O clube teve ainda de fazer um seguro para este período de actividade, pois o anterior “já tinha sido cancelado” pelas entidades competentes.
Os miúdos entravam no recinto e entregavam a máscara, que ficava fechada num envelope com o nome do craque. Como a utilização de balneários está absolutamente interdita pela Direcção-Geral da Saúde, foram criadas três estações ao ar livre, onde cada uma das equipas que treina por dia pode calçar as chuteiras, sempre com a distância entre futebolistas garantida.
[LER_MAIS]“Uma equipa entra às 18 horas, outra às 19 e outra as 20. Quando a primeira terminar o treino, regressa à sua estação e só então os outros podem ir para o campo.Não há qualquer contacto entre os jogadores das várias equipas”, esclarece o responsável.
Às 20 horas foi a vez da equipa de iniciados. Desertinhos para voltarem a dar uns pontapés na bola, tiveram, ainda assim, de ser pacientes. Primeiro aguardaram, em paz, que a equipa anterior regressasse à base.
Só depois tiveram autorização para sair da estação e rumar ao relvado. Com calma, sentaram-se no relvado, em filas, salvaguardando as distâncias de segurança, e ouviram durante uns bons minutos o treinador Sandro Jorge a explicar os procedimentos, os cuidados e as exigências.
“Cada um com uma bola, que no final do treino será desinfectada”, o treino foi muito mais recreativo do que propriamente futebol, mas o esférico acompanhou-os sempre, o que permitiu matar saudades.
Cá fora, alguns progenitores, impedidos de entrar no recinto, acompanhavam pela vedação. “Estão a levar uma sova! Só lhes faz bem! Não faziam nada há dois meses”, atira um pai, entre gargalhadas.
Segurança
“Garantindo que não havia riscos, achámos que era hora de começar a actividade. Basicamente, o objectivo foi trazê-los de volta ao campo, movimentarem-se um pouco e fazerem alguma prática desportiva”, explica o coordenador da Academia CCMI. Rui Bandeira esclarece que o “trabalho é individualizado, com o espaço bem delimitado e definido por cada atleta, com uma bola para cada um”.
“Nunca se cruzam”, enfatiza o responsável, que admitiu que havia “alguma atenção” dada a tenra idade dos mais novos. “O principal receio tinha que ver com a capacidade que os miúdos poderiam ter para manter as distâncias. Ficámos satisfeitos, porque até os mais pequenitos, de 6 e 7 anos, tinham consciência das responsabilidades. Não de distraíram e acataram as indicações. Criámos todas as condições, mas mesmo controlando o processo, o abraçar o amigo não aconteceu. Fomos avisando, mas até mesmo para nós é um pouco difícil manter a distância”, sublinha Rui Bandeira.
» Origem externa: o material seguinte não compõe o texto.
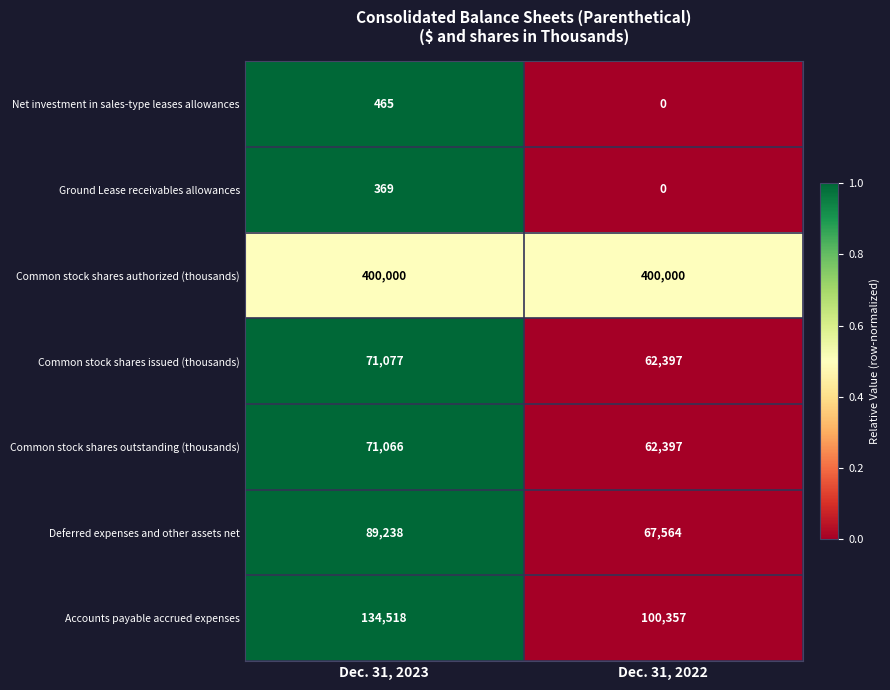

Which series has the largest range (max minus min)?

Accounts payable accrued expenses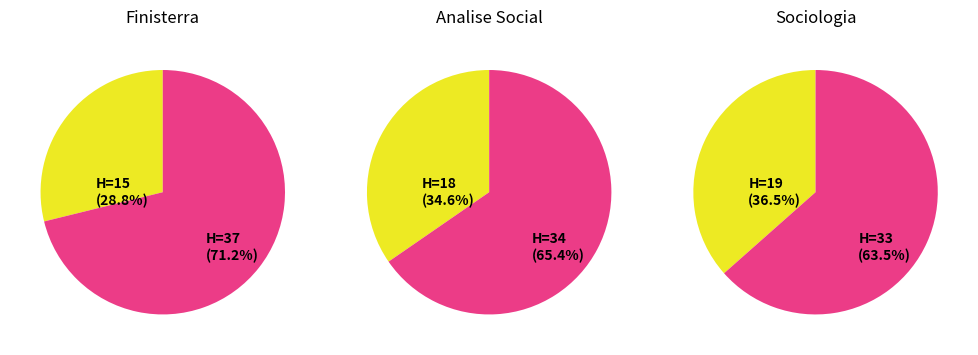

Does Rank 2 represent more than half of the total?

No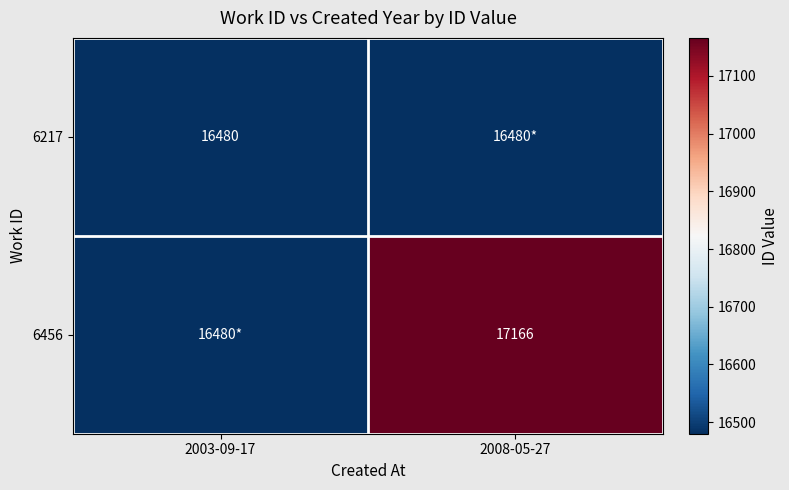

Is it true that 6217 equals 16480 at 2003-09-17?

True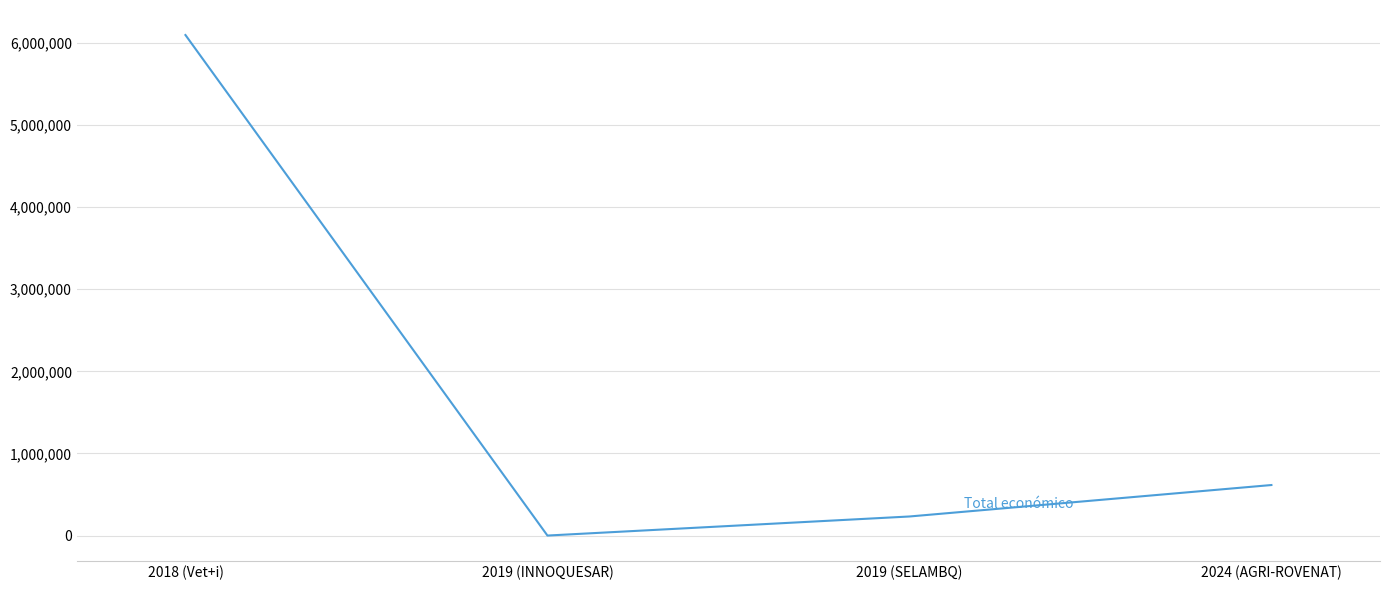

List the labels in order of value, smallest first.

2019 (INNOQUESAR), 2019 (SELAMBQ), 2024 (AGRI-ROVENAT), 2018 (Vet+i)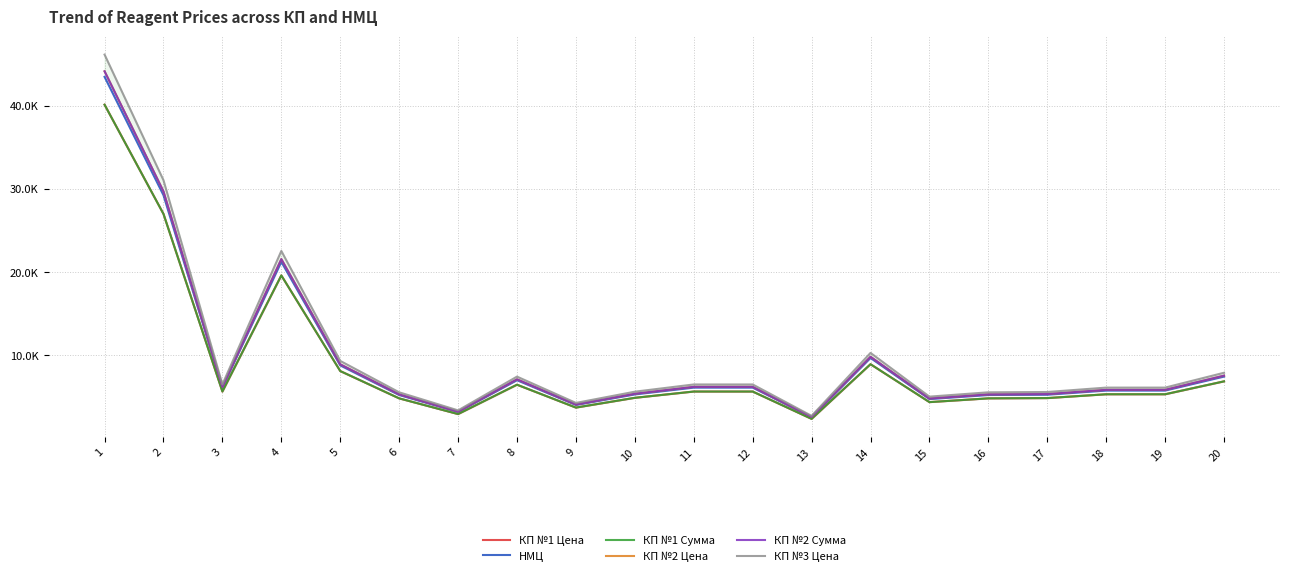

What are all the series names shown in the legend?

КП №1 Цена, НМЦ, КП №1 Сумма, КП №2 Цена, КП №2 Сумма, КП №3 Цена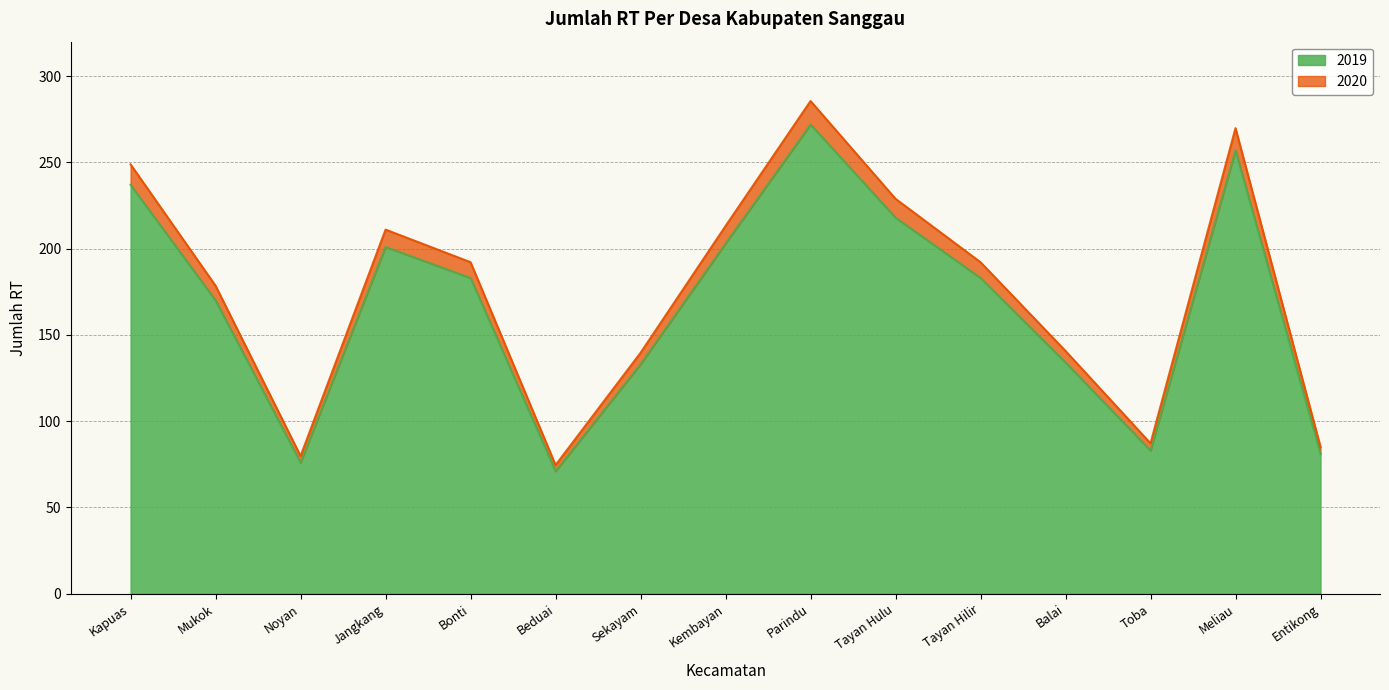

How many distinct data groups are displayed?

2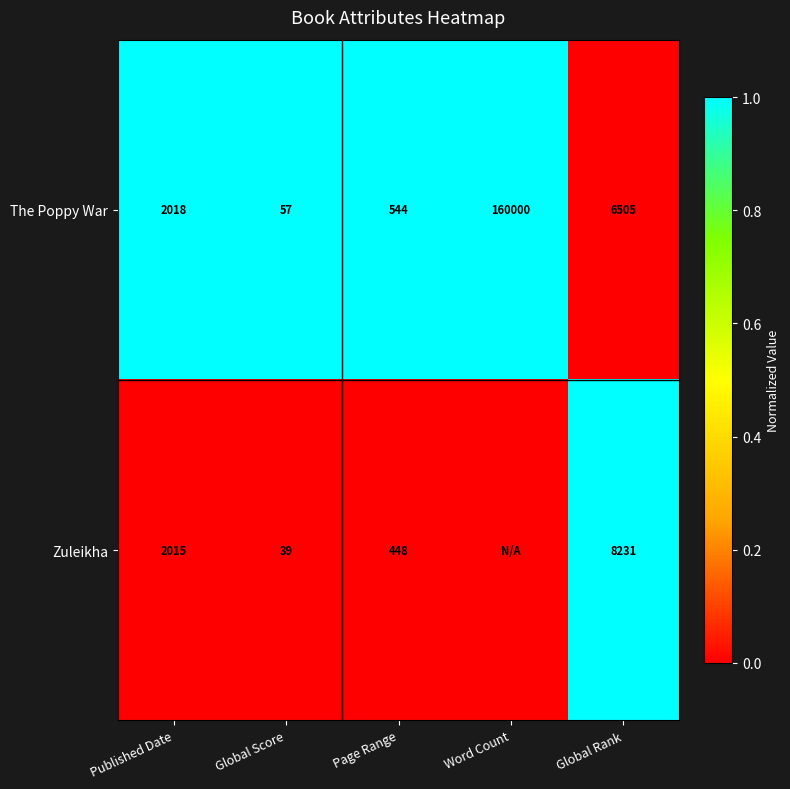

Is it true that Zuleikha equals 1 at Page Range?

False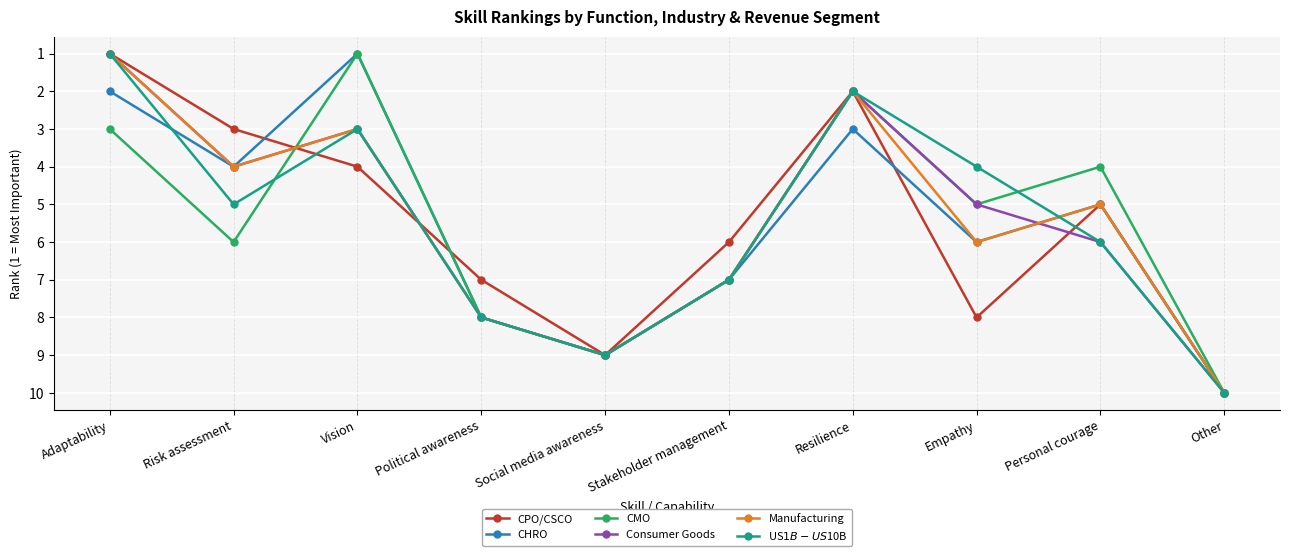

Is the value of Manufacturing at Political awareness greater than the value of Consumer Goods at Risk assessment?

Yes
O balanço é “muito positivo”. Os atletas puderam sair de casa, mesmo que não fosse para jogar futebol. “Os pais tiveram de ficar de fora, mas a reacção foi positiva. “Observaram de fora e viram que estávamos a fazer bem as coisas. Foi com satisfação que viram os filhos voltarem a fazer algo diferente. Acredito que para a semana vai haver ainda mais miúdos”, prevê o treinador.
O ar de felicidade dos miúdos, para pais e treinadores, não tem preço. “Só por isso, valeu a pena o esforço”, enfatiza Renato Cruz. São 21 horas e Sandro Jorge apita para o fim do treino. Os miúdos estão cansados, com as bochechas vermelhas, e sorriso indisfarçável no rosto. E deixam uma certeza: “mister, para a semana estamos cá outra vez!”